EXCERPTED TEXT:
☆ ☆ ☆ ☆

The results are as follows: First, all participants compared experiment B to experiment A, showing that experiment B was affected by experiment A. Because the settings of the two experiments are different, experiment- A’s effect on experiment B is not the same as experiment B’s effect on experiment A, resulting in an asymmetric order effect. The repeated measurement design of the pilot study is flawed. Second, in experiment B, two participants indicated that they were familiar with the Tower of Hanoi; hence, their choice of next experience and their explanation for that choice were considerably altered, resulting in erroneous findings. Third, the research question emerges naturally as follows: What is the link between VRCHE’s UX elements? Finally, the following conclusions are made on the basis of UX elements and expectations: (1) Different participants’ UX expectations for the same experimental material vary. (2) Different participants’ UX elements for the same experimental material vary. (3) UX experiences are causally related.

4.4 Formal study: theoretical sampling

4.4.1 Experimental modification

Experiments A and B both used an independent sample group design. First, participants continued to be sought until experiment A reached theoretical saturation, and again until experiment B reached saturation. Then, by asking participants about their VR experience before the experiment and assigning them to experiment A or experiment B based on their responses, similar representativeness was achieved between the groups sampled in the two experiments. In addition, the researchers added the following question to the interview in experiment B: “How would you order the three Tower of Hanoi exhibitions and why?” Encouraging users to define an ideal product (Kristensson et al. 2008) gives participants (especially those familiar with the Tower of Hanoi) a greater scope for conversation. Finally, the researchers created the interview strategies based on preliminary theory. First, they asked open-ended questions or questions based on collected Think-Aloud data and then applied the laddering technique by asking participants "why" to elicit the core cause of an experience or the causal relationship among the aspects of an experience.

☆ ☆ ☆ ☆

(Data excerpts)
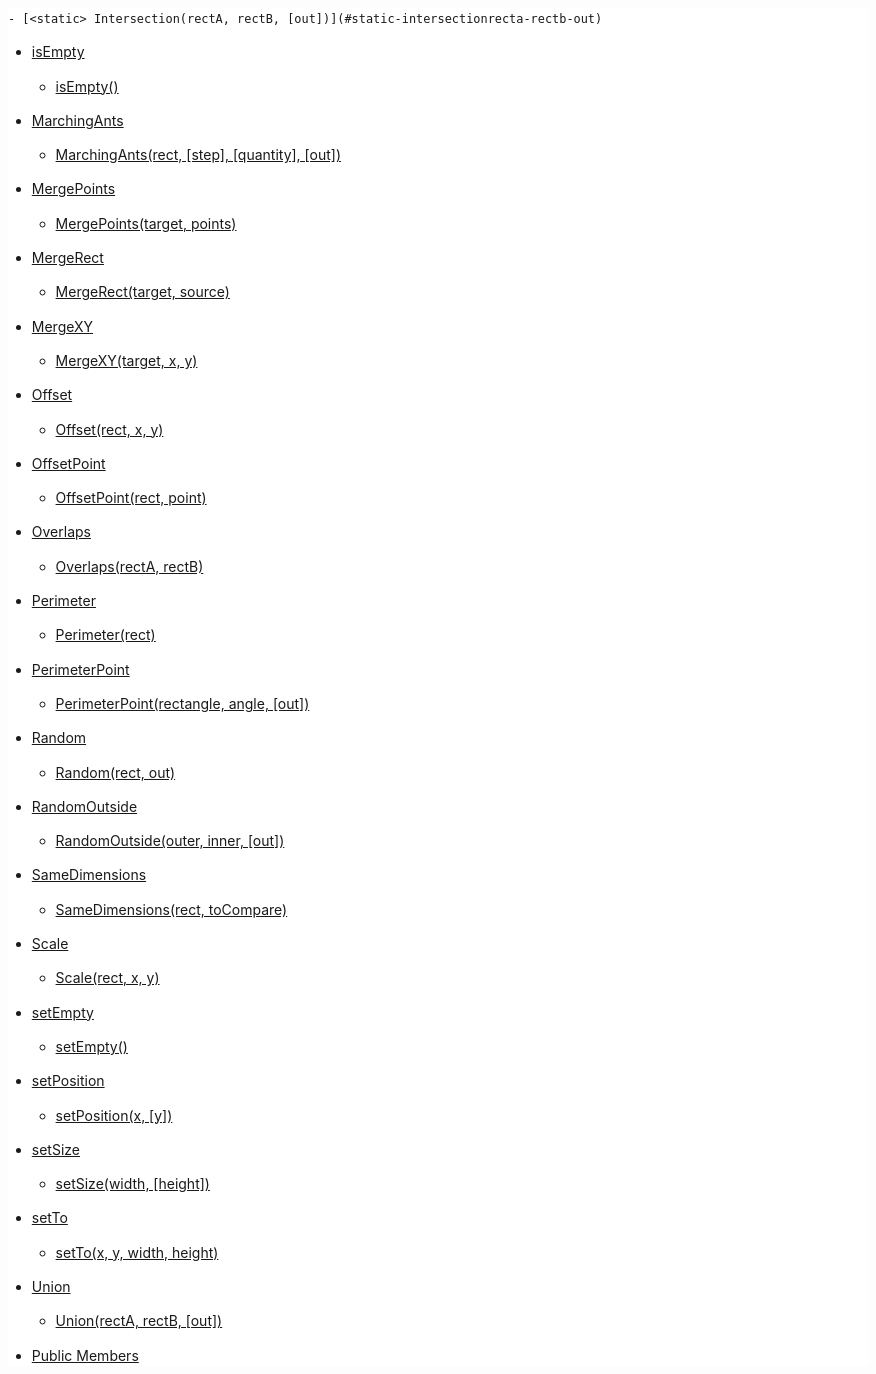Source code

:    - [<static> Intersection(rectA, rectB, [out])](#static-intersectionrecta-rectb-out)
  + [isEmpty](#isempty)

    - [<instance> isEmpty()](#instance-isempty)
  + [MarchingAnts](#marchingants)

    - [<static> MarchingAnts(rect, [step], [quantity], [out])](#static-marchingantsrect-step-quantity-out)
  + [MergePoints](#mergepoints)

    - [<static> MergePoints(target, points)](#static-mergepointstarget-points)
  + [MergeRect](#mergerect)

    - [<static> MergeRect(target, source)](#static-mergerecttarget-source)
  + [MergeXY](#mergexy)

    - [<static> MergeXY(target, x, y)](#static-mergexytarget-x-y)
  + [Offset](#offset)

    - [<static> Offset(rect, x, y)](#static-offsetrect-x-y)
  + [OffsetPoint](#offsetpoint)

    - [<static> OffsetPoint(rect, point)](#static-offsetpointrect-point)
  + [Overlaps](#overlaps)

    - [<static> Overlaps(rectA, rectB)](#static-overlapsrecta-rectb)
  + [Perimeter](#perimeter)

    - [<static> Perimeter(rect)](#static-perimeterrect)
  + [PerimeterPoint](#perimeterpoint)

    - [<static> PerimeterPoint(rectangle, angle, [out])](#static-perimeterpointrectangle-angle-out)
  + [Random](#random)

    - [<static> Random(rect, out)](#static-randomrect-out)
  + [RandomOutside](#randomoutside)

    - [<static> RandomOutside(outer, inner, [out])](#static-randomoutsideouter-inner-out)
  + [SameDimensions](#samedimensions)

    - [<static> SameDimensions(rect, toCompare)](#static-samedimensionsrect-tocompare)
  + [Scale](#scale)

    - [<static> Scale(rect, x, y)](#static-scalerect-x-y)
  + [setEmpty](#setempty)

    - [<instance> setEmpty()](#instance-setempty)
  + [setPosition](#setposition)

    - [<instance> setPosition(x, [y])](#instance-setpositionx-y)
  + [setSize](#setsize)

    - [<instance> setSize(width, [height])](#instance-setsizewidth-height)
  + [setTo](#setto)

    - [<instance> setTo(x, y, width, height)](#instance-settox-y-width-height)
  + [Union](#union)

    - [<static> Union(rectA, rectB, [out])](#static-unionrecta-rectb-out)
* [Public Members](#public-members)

☆ ☆ ☆ ☆

TO-DO ITEM: Reproduce the entire study-methods passage on the Tower of Hanoi experiments word for word. The entries were drawn from a different source than the text.

TASK OUTPUT:
The results are as follows: First, all participants compared experiment B to experiment A, showing that experiment B was affected by experiment A. Because the settings of the two experiments are different, experiment- A’s effect on experiment B is not the same as experiment B’s effect on experiment A, resulting in an asymmetric order effect. The repeated measurement design of the pilot study is flawed. Second, in experiment B, two participants indicated that they were familiar with the Tower of Hanoi; hence, their choice of next experience and their explanation for that choice were considerably altered, resulting in erroneous findings. Third, the research question emerges naturally as follows: What is the link between VRCHE’s UX elements? Finally, the following conclusions are made on the basis of UX elements and expectations: (1) Different participants’ UX expectations for the same experimental material vary. (2) Different participants’ UX elements for the same experimental material vary. (3) UX experiences are causally related.

4.4 Formal study: theoretical sampling

4.4.1 Experimental modification

Experiments A and B both used an independent sample group design. First, participants continued to be sought until experiment A reached theoretical saturation, and again until experiment B reached saturation. Then, by asking participants about their VR experience before the experiment and assigning them to experiment A or experiment B based on their responses, similar representativeness was achieved between the groups sampled in the two experiments. In addition, the researchers added the following question to the interview in experiment B: “How would you order the three Tower of Hanoi exhibitions and why?” Encouraging users to define an ideal product (Kristensson et al. 2008) gives participants (especially those familiar with the Tower of Hanoi) a greater scope for conversation. Finally, the researchers created the interview strategies based on preliminary theory. First, they asked open-ended questions or questions based on collected Think-Aloud data and then applied the laddering technique by asking participants "why" to elicit the core cause of an experience or the causal relationship among the aspects of an experience.